An exact transcription of the lines below, from the first through the one containing "Rendered at 1500 by 844 pixels.", is the only output wanted.

START INPUT RECORDS

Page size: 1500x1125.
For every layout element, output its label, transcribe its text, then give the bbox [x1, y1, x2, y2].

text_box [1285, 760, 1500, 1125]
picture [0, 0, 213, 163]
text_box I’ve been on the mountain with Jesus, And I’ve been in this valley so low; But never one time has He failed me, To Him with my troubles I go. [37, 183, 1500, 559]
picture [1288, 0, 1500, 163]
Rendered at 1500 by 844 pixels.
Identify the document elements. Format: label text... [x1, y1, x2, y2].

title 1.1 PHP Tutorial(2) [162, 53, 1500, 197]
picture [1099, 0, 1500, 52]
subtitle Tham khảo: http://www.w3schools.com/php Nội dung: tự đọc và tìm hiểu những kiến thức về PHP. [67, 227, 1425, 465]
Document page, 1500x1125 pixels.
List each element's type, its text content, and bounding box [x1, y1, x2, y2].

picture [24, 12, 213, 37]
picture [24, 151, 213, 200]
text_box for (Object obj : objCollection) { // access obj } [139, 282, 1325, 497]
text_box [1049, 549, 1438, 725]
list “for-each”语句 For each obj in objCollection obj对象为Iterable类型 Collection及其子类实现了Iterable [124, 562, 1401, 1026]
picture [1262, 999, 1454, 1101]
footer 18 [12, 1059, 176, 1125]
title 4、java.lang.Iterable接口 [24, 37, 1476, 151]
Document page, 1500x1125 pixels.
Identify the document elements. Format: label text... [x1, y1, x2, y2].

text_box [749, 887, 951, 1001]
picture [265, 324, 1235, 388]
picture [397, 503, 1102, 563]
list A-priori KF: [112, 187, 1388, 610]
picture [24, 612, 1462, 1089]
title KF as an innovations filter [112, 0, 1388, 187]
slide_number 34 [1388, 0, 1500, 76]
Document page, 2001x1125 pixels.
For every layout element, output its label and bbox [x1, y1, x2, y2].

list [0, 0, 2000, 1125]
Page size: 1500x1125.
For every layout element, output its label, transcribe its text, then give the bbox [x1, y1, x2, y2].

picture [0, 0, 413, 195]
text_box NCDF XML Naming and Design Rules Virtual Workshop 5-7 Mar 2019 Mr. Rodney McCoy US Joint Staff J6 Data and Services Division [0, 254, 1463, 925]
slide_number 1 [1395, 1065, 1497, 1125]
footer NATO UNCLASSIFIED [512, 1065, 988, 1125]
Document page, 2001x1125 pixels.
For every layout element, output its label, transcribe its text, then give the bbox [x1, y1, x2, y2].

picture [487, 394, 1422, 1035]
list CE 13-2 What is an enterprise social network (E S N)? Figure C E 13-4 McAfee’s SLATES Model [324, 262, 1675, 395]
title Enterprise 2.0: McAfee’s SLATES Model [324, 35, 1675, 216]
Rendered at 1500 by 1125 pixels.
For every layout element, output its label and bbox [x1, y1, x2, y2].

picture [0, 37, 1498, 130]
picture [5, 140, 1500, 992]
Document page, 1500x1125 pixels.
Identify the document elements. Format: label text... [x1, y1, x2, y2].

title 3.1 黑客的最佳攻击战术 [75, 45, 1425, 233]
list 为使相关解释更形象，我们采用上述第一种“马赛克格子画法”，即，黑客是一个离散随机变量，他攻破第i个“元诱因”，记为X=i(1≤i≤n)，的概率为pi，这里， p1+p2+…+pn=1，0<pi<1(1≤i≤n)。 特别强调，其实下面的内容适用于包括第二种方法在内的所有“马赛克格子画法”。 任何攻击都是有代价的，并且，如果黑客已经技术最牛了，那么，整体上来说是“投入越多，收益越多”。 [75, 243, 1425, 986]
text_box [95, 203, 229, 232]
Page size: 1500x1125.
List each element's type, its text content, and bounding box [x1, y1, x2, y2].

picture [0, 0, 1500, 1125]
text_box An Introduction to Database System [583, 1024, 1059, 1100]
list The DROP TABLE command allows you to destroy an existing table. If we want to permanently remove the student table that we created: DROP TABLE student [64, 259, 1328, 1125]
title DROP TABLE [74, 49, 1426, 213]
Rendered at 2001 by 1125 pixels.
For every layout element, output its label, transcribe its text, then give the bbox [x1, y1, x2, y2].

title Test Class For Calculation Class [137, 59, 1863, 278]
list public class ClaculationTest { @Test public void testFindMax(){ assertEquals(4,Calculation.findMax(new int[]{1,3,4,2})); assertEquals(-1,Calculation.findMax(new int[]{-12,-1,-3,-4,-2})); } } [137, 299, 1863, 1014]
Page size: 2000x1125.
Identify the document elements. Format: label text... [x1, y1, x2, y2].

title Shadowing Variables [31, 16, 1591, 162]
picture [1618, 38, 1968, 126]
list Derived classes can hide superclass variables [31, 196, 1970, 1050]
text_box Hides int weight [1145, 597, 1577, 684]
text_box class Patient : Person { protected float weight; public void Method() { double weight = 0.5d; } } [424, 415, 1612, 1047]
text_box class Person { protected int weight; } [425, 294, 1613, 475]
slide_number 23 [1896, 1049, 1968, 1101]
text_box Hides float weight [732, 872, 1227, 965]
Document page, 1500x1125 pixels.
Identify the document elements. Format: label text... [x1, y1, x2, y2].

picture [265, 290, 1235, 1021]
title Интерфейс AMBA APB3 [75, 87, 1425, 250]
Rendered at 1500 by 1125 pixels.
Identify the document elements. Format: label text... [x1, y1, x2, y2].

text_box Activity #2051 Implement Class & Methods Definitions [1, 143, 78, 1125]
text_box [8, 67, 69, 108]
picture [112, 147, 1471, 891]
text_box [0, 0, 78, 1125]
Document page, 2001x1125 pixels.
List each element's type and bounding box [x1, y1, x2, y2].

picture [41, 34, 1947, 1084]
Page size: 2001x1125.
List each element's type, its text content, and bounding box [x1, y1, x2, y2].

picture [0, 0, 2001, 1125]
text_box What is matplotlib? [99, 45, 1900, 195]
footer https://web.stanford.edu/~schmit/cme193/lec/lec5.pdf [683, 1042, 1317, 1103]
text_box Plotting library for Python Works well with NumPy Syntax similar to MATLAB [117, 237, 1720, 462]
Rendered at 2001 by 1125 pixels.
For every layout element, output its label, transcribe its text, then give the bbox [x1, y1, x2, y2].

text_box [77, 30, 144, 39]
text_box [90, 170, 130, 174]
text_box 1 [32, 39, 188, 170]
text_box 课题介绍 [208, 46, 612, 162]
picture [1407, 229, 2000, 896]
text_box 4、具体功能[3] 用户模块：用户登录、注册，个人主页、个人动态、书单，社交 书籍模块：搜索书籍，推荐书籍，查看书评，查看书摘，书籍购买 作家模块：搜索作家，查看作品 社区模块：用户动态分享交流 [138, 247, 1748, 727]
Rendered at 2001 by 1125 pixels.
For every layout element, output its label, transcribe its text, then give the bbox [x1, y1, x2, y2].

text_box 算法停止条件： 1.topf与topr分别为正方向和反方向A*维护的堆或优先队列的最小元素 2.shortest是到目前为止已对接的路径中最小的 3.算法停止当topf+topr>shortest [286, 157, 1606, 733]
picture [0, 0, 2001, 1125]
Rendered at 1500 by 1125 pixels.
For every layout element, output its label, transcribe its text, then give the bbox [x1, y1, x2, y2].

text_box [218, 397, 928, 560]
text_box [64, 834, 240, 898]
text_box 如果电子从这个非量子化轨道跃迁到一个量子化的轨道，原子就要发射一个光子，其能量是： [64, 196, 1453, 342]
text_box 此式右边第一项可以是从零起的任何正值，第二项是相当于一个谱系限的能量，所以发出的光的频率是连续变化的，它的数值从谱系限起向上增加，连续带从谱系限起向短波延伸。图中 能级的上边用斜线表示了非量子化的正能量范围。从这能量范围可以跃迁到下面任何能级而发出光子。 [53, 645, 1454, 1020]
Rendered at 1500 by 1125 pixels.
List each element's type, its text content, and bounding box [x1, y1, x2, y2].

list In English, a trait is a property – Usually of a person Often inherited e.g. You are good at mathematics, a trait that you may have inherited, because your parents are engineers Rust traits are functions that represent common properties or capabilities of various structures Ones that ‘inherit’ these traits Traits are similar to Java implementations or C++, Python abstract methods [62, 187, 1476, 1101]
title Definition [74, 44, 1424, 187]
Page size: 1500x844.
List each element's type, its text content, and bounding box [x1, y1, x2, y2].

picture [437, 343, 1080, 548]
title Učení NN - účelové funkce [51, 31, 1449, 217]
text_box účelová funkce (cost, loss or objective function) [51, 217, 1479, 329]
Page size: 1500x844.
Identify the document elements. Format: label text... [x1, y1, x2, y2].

END INPUT RECORDS

_EXERCISE RESULT_.
Page size: 1500x1125.
For every layout element, output its label, transcribe its text, then give the bbox [x1, y1, x2, y2].

text_box [1285, 760, 1500, 1125]
picture [0, 0, 213, 163]
text_box I’ve been on the mountain with Jesus, And I’ve been in this valley so low; But never one time has He failed me, To Him with my troubles I go. [37, 183, 1500, 559]
picture [1288, 0, 1500, 163]
Rendered at 1500 by 844 pixels.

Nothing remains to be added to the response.